About this exercise: Please explain, using the article below on surgery and memory in older people, why Unni Dokkedal says it is important to know whether surgery and anesthesia have negative effects. Answer in one to three sentences.

Extract:
Previous research suggests that surgery in older individuals may harm their future cognitive health. However, researchers from the University of Southern Denmark found that going under the knife, which comes with anesthesia, is not typically associated with long-term impairment.

While postoperative cognitive dysfunction is normal for up to a few weeks following surgery, researchers wanted to see if surgery, anesthesia and the interactions of other potential health complications could influence memory.

"It is important to know whether surgery and anesthesia have any negative effects, especially with regard to preoperative counseling of the patient," Unni Dokkedal, a researcher at the University of Southern Denmark, said. "This research has the potential to become a key piece of this very complex research puzzle."

The study was based on over 8,500 middle-aged and elderly Danish twins. About half of the participants were younger than 70 and half were older than 70.

The researchers compared cognitive tests from the twins who had surgery with anesthesia for a major or minor hip or knee surgery between 18 and 24 years before the study began.

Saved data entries

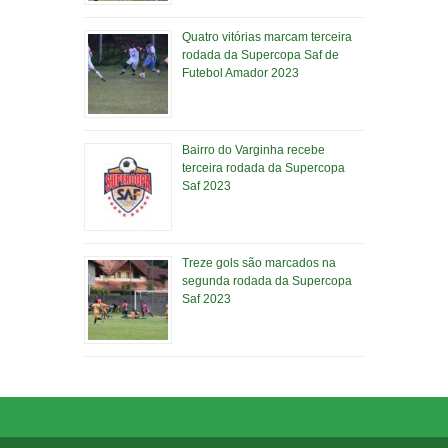
Quatro vitórias marcam terceira
rodada da Supercopa Saf de
Futebol Amador 2023
Bairro do Varginha recebe
terceira rodada da Supercopa
Saf 2023
Treze gols são marcados na
segunda rodada da Supercopa
Saf 2023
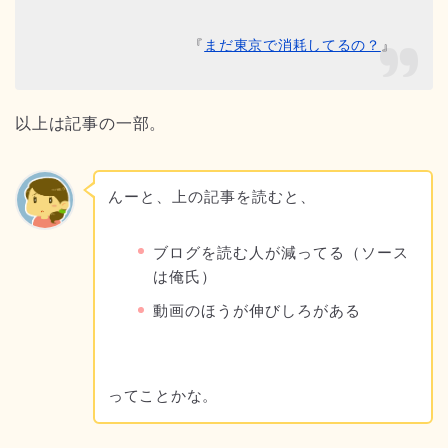
『
まだ東京で消耗してるの？
』
以上は記事の一部。
んーと、上の記事を読むと、
ブログを読む人が減ってる（ソース
は俺氏）
動画のほうが伸びしろがある
ってことかな。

Completed exercise: Dokkedal says this knowledge matters especially for counseling patients before surgery.